Unscrupulous entrepreneurs have found a way to avoid paying millions of euros in VAT by using software to under-declare sales, the Times of Malta has learnt.

The Commissioner for Inland Revenue is poised to crack down on the misuse of digital cash registers as the use of software that allowed businesses to delete sales was spreading.

VAT Department sources said that the practice was costing public coffers millions of euros in tax losses.

“This is something that was introduced only a few years ago but has spread like wildfire. The losses in tax revenue are extensive and it’s only getting worse,” a VAT inspector who spoke to this newspaper on condition of anonymity said.

He said the practice was particularly prevalent in the catering industry and the authorities had been alerted to it after inspectors noticed that declared sales suddenly stopped tallying with other figures, such as an establishment’s stock.

According to a business owner familiar with the contentious software, companies involved in the scam would hold on to receipts that customers discarded following a sale. These contained a code that, once keyed into the system, allowed businesses to delete the sale as though it never happened, he said.

Specialised team set up in tax unit

“Have you ever noticed those small bins full of receipts next to the touch screen cash registers? Businesses are collecting the receipts to delete sales and many of them are doing it in your face,” the business owner, who also asked to remain unnamed, said.

The government is set to begin conducting forensic tests of digital point of sale systems with the aim of establishing whether any sales had in fact been deleted.
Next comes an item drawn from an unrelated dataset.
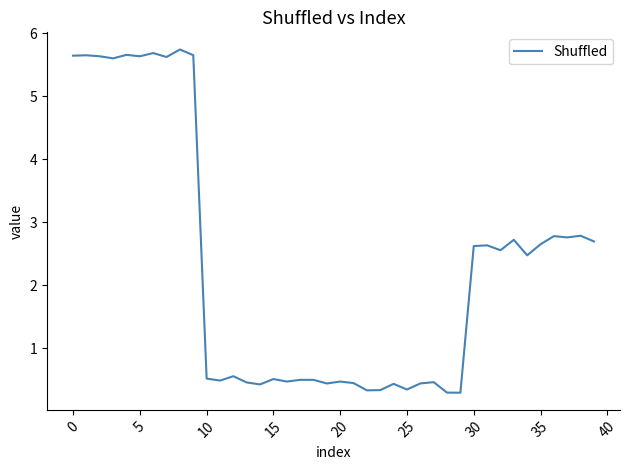

What is the maximum value shown in the chart?

5.7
A spokesman said a specialised team had been set up within the Tax Compliance Unit to review the findings of a study on the scam recently conducted for the government by a reputable audit firm.

Meanwhile, the Joint Enforcement Task Force, a recently set up collaborative entity encompassing technical experts from various government departments, is investigating various digital point of sale cash registers currently in use across the island.

The office of the Inland Revenue Commissioner said businesses would soon be formally warned that any such misuse would not be tolerated.

A spokesman said the government had recently bolstered the VAT law by adding an amendment specifically aimed “to combat this malpractice”.

The law now not only says that it is a criminal offence to destroy, erase or conceal any proof of sale information, but also extends this to cover the distribution of software that enables such practice.

“The objective is to go after both suppliers of such software and businesses that are found to be in possession of it,” the spokesman added.